STATUS: After several days of strong winds, clouds and many other issues, we finally managed to get the launch conditions we were looking for and launched RENU this morning at approximately 06:38 UT. The good news is that we managed to launch into a brief but strong event. The discussions that led to the decision to launch were intense, to say the least. I could show the EISCAT radar data that shows the ion outflow, electron heating, etc., and then I could brag about how we managed to hit a relatively transient event, but instead I will show an image of the aurora overhead at KHO just three minutes before the launch took place.

The not-so-good news is that there appear to have been issues with the payload.
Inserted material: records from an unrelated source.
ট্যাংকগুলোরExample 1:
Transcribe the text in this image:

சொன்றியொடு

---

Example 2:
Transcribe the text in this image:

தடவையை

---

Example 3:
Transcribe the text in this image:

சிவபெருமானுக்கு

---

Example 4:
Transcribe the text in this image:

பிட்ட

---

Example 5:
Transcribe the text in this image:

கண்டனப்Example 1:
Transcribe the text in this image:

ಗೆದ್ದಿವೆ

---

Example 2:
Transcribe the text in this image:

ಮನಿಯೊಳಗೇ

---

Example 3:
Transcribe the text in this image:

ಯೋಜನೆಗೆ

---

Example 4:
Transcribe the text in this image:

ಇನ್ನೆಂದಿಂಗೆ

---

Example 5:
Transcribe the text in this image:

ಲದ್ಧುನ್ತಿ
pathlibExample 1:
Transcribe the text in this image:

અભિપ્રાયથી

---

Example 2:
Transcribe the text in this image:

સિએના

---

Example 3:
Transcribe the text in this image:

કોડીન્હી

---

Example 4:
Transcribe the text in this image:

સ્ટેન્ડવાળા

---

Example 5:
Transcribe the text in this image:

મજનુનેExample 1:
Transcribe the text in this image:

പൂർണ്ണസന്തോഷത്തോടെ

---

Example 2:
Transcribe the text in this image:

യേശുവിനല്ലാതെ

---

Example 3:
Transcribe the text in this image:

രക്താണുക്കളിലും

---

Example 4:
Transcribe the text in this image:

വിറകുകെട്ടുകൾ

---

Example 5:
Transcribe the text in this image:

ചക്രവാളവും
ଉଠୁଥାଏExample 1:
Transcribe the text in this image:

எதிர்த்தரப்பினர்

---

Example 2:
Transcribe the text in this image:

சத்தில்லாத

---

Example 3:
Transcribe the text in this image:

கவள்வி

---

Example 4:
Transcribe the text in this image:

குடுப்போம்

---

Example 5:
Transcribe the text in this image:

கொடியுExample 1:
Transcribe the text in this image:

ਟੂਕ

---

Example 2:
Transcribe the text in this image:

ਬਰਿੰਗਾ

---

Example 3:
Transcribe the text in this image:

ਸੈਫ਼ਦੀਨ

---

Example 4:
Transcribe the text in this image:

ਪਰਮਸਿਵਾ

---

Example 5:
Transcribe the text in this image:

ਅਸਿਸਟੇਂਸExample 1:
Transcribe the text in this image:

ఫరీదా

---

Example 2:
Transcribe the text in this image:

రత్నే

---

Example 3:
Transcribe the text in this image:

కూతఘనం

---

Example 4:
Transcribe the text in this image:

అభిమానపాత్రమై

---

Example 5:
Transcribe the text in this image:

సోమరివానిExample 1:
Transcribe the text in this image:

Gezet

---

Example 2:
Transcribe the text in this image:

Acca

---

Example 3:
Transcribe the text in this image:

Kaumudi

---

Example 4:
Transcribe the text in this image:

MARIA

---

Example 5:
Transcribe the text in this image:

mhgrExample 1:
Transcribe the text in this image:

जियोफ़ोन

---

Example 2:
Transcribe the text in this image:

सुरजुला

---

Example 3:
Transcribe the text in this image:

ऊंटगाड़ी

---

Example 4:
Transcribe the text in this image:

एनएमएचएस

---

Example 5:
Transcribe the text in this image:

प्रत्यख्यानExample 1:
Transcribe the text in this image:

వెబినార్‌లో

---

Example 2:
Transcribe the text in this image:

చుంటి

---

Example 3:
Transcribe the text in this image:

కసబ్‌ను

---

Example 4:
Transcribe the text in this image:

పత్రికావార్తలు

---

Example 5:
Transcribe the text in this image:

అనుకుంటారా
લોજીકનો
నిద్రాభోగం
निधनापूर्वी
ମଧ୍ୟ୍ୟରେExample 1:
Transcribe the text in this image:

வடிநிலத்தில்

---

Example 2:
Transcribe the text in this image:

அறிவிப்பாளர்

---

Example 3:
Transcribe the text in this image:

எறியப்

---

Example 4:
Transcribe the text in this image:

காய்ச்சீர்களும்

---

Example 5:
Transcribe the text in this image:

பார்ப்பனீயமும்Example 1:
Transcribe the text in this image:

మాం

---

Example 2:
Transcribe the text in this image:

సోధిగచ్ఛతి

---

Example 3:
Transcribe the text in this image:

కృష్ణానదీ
While this information is still preliminary, it seems that the separation of the nose cone (that took place between the firing of the 3rd and 4th stage motor burns) coincided with a loss of power to instruments in the forward section of the payload. The apogee was also significantly lower than predicted, reaching only about 340 km instead of the 450+ km expected.
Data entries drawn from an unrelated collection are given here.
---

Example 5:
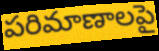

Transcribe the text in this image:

పరిమాణాలపై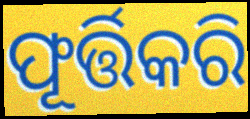
ଫୂର୍ତ୍ତିକରି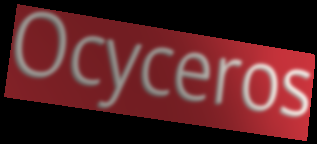
OcycerosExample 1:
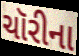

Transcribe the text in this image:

ચૉરીના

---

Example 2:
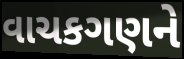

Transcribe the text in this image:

વાચકગણને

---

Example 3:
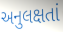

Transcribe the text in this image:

અનુલક્ષતાં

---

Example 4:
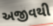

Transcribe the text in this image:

અજીવથી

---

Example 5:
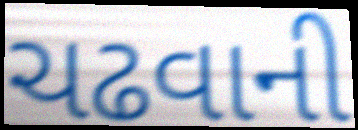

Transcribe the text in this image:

ચઢવાની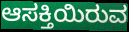
ಆಸಕ್ತಿಯಿರುವ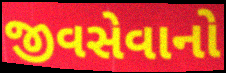
જીવસેવાનોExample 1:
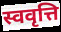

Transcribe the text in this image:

स्ववृत्ति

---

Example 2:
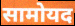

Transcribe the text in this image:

सामोयद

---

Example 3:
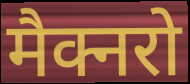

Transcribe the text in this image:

मैक्नरो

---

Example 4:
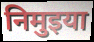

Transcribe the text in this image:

निमुइया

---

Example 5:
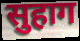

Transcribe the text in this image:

सुहागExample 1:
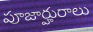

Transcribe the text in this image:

పూజార్హురాలు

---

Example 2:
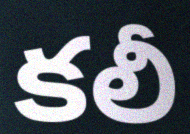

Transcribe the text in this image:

కలీ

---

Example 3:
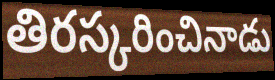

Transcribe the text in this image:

తిరస్కరించినాడు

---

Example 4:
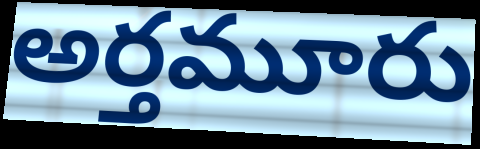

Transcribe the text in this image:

అర్తమూరు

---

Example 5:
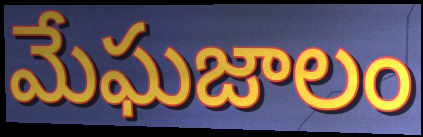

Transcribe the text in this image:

మేఘజాలం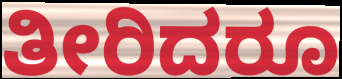
ತೀರಿದರೂ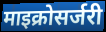
माइक्रोसर्जरी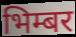
भिम्बर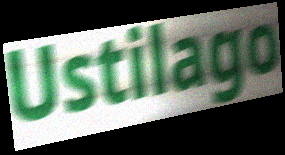
Ustilago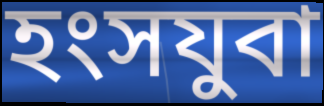
হংসযুবা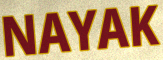
NAYAKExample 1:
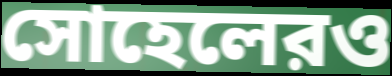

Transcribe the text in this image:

সোহেলেরও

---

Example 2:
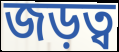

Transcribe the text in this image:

On the other hand, the subpayload performed very well and acquired measurements of electric fields and electron temperatures. The onboard auroral imager, mounted on the aft end of the main payload, also appears to have worked well.

It will take some time to sort this all out, of course.

THE LAST WORD: The support we have received from our Norwegian hosts, from the many people from other countries who contributed their efforts and, in particular, the people who worked so many long hours to put this rocket together has been incredible. On behalf of the science team, I would like to say THANK YOU and best wishes for a great holiday season.